Do it! Do it now! Do it!
The words came at him from nowhere. They filled his mind and he opened his mouth, screaming with an animalistic fury, pulling from everything around him.
Morana stiffened behind him and it dawned on August that Doren was not the only one in this clique with power. He sought for, and held, the skill he found in the old woman's body. With everything he could muster August formed a picture in his mind and then let it go, flinging it mentally back to Morana. She gasped, released her arms and, in a surprisingly accurate and brutal lunge, raked her fingernails across Anton's face, ripping open his left cheek and sending him sprawling to the floor.
August didn't give either of them a chance to regroup. He scrambled from the bed and threw himself out the door, running past the pictures of the beautiful women, racing down the imposing stairway and out into the blackness of the night. He flew down the driveway and over the lawn, hurling himself at the locked gates, choking a frustrated cry at the barred exit. With tears streaming down his face August watched the magnificent limo creep down the lane and stop beside him. The window descended slowly but it was neither Anton's face nor Morana's that met his exhausted eyes. The driver that had brought him, surely come for him on Anton's command, surely bound to grab and retrieve him, reached towards the dash and pressed the release button on the remote.

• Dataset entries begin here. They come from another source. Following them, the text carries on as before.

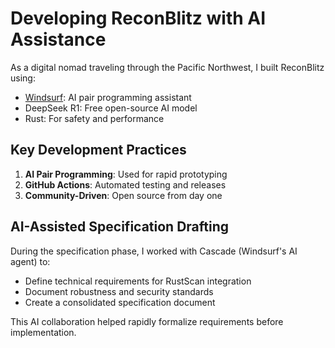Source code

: # Developing ReconBlitz with AI Assistance

As a digital nomad traveling through the Pacific Northwest, I built ReconBlitz using:
- [Windsurf](https://windsurf.codes): AI pair programming assistant
- DeepSeek R1: Free open-source AI model
- Rust: For safety and performance

## Key Development Practices
1. **AI Pair Programming**: Used for rapid prototyping
2. **GitHub Actions**: Automated testing and releases
3. **Community-Driven**: Open source from day one

## AI-Assisted Specification Drafting

During the specification phase, I worked with Cascade (Windsurf's AI agent) to:
- Define technical requirements for RustScan integration
- Document robustness and security standards
- Create a consolidated specification document

This AI collaboration helped rapidly formalize requirements before implementation.
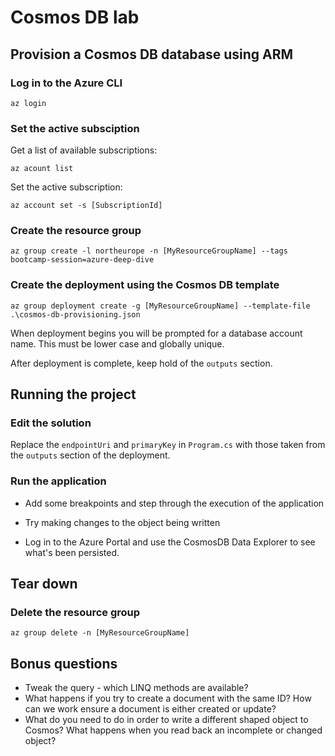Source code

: # Cosmos DB lab

## Provision a Cosmos DB database using ARM

### Log in to the Azure CLI

`az login`

### Set the active subsciption

Get a list of available subscriptions:

`az acount list`

Set the active subscription:

`az account set -s [SubscriptionId]`

### Create the resource group

`az group create -l northeurope -n [MyResourceGroupName] --tags bootcamp-session=azure-deep-dive`

### Create the deployment using the Cosmos DB template

`az group deployment create -g [MyResourceGroupName] --template-file .\cosmos-db-provisioning.json`

When deployment begins you will be prompted for a database account name. This must be lower case and globally unique.

After deployment is complete, keep hold of the `outputs` section.

## Running the project

### Edit the solution

Replace the `endpointUri` and `primaryKey` in `Program.cs` with those taken from the `outputs` section of the deployment.

### Run the application

* Add some breakpoints and step through the execution of the application

* Try making changes to the object being written

* Log in to the Azure Portal and use the CosmosDB Data Explorer to see what's been persisted.

## Tear down

### Delete the resource group

`az group delete -n [MyResourceGroupName]`

## Bonus questions

* Tweak the query - which LINQ methods are available?
* What happens if you try to create a document with the same ID? How can we work ensure a document is either created or update?
* What do you need to do in order to write a different shaped object to Cosmos? What happens when you read back an incomplete or changed object?
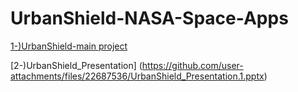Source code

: # UrbanShield-NASA-Space-Apps
[1-)UrbanShield-main project](https://github.com/user-attachments/files/22686754/proje.docx)

[2-)UrbanShield_Presentation]
(https://github.com/user-attachments/files/22687536/UrbanShield_Presentation.1.pptx)
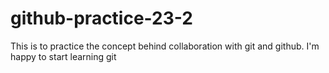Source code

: # github-practice-23-2

This is to practice the concept behind collaboration with git and github.
I'm happy to start learning git
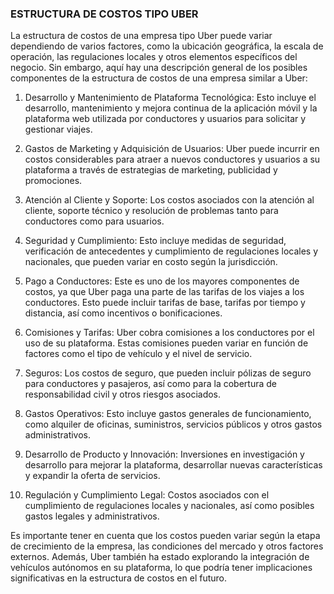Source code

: ### ESTRUCTURA DE COSTOS TIPO UBER

La estructura de costos de una empresa tipo Uber puede variar dependiendo de varios factores, como la ubicación geográfica, 
la escala de operación, las regulaciones locales y otros elementos específicos del negocio. 
Sin embargo, aquí hay una descripción general de los posibles componentes de la estructura de costos de una empresa 
similar a Uber:

1. Desarrollo y Mantenimiento de Plataforma Tecnológica: Esto incluye el desarrollo, mantenimiento y mejora continua de la
   aplicación móvil y la plataforma web utilizada por conductores y usuarios para solicitar y gestionar viajes.

2. Gastos de Marketing y Adquisición de Usuarios: Uber puede incurrir en costos considerables para atraer a nuevos
   conductores y usuarios a su plataforma a través de estrategias de marketing, publicidad y promociones.

3. Atención al Cliente y Soporte: Los costos asociados con la atención al cliente, soporte técnico y resolución de problemas
   tanto para conductores como para usuarios.

4. Seguridad y Cumplimiento: Esto incluye medidas de seguridad, verificación de antecedentes y cumplimiento de regulaciones
   locales y nacionales, que pueden variar en costo según la jurisdicción.

5. Pago a Conductores: Este es uno de los mayores componentes de costos, ya que Uber paga una parte de las tarifas de los
   viajes a los conductores. Esto puede incluir tarifas de base, tarifas por tiempo y distancia, así como incentivos o
   bonificaciones.

6. Comisiones y Tarifas: Uber cobra comisiones a los conductores por el uso de su plataforma. Estas comisiones pueden variar
   en función de factores como el tipo de vehículo y el nivel de servicio.

7. Seguros: Los costos de seguro, que pueden incluir pólizas de seguro para conductores y pasajeros, así como para la
   cobertura de responsabilidad civil y otros riesgos asociados.

8. Gastos Operativos: Esto incluye gastos generales de funcionamiento, como alquiler de oficinas, suministros,
   servicios públicos y otros gastos administrativos.

9. Desarrollo de Producto y Innovación: Inversiones en investigación y desarrollo para mejorar la plataforma,
    desarrollar nuevas características y expandir la oferta de servicios.

10. Regulación y Cumplimiento Legal: Costos asociados con el cumplimiento de regulaciones locales y nacionales, así como
    posibles gastos legales y administrativos.

Es importante tener en cuenta que los costos pueden variar según la etapa de crecimiento de la empresa, las condiciones del 
mercado y otros factores externos. Además, Uber también ha estado explorando la integración de vehículos autónomos en su 
plataforma, lo que podría tener implicaciones significativas en la estructura de costos en el futuro.
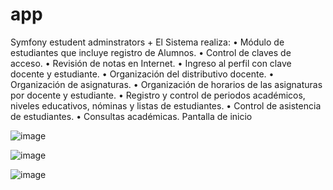 # app
Symfony estudent adminstrators +
El Sistema realiza:
•	Módulo de estudiantes que incluye registro de Alumnos.
•	Control de claves de acceso. 
•	Revisión de notas en Internet. 
•	Ingreso al perfil con clave docente y estudiante.
•	Organización del distributivo docente.
•	Organización de asignaturas.
•	Organización de horarios de las asignaturas por docente y estudiante.
•	Registro y control de periodos académicos, niveles educativos, nóminas y listas de estudiantes.
•	Control de asistencia de estudiantes.
•	Consultas académicas.
Pantalla de inicio 
 
 
![image](https://user-images.githubusercontent.com/86753747/146279946-38c79d55-267b-4fae-9f62-47ef56b707e4.png)

![image](https://user-images.githubusercontent.com/86753747/146279991-046ec20a-e237-47a6-ab63-f4c4eaed02ef.png)


![image](https://user-images.githubusercontent.com/86753747/146280034-97b3564c-0a30-4e93-b16e-4fee5fca0ea3.png)







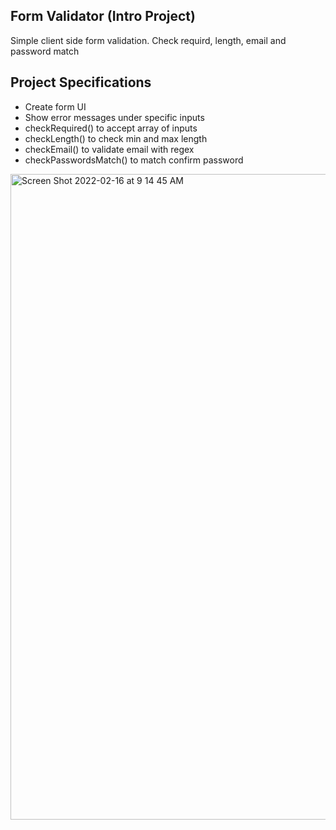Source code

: ## Form Validator (Intro Project)

Simple client side form validation. Check requird, length, email and password match

## Project Specifications

- Create form UI
- Show error messages under specific inputs
- checkRequired() to accept array of inputs
- checkLength() to check min and max length
- checkEmail() to validate email with regex
- checkPasswordsMatch() to match confirm password
<img width="1033" alt="Screen Shot 2022-02-16 at 9 14 45 AM" src="https://user-images.githubusercontent.com/65924250/154171791-90ab56fd-8d3c-466a-b99b-c8784721789f.png">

The iron gates began to inch open.
"Run, child," the driver whispered. "Run like the wind."
2911015998
It was only by the grace of a power mightier than all of them that when Doren walked into the lobby, there was no one else there but the desk clerk. His eyes were red from tears. His hands were still bloody. He was exhausted, physically and emotionally, and it was hard to force his steps to continue bringing him forward.
But the clerk looked up and smiled, and Doren could swear that there was gratitude shining in the man's eyes, maybe even pride.
"Ah! Doren, sir! What a pleasure to see you've made it back!"
Doren watched, swaying softly, unwilling to expend the energy to form words.
"You've had a busy night then, I take it?"
Again, silence followed the man's question.
The clerk, however, didn't seem to mind. He walked slowly around the desk and leaned towards Doren, cautiously, before grabbing Doren's shoulder in an effort to steady Doren's body. Doren gave in to the fatigue and slumped against him. "There, there, sir," the clerk said, patting Doren's shoulder. "You're going to be just fine now. Just fine indeed." The clerk reached around and slipped his hand around Doren's clasped one.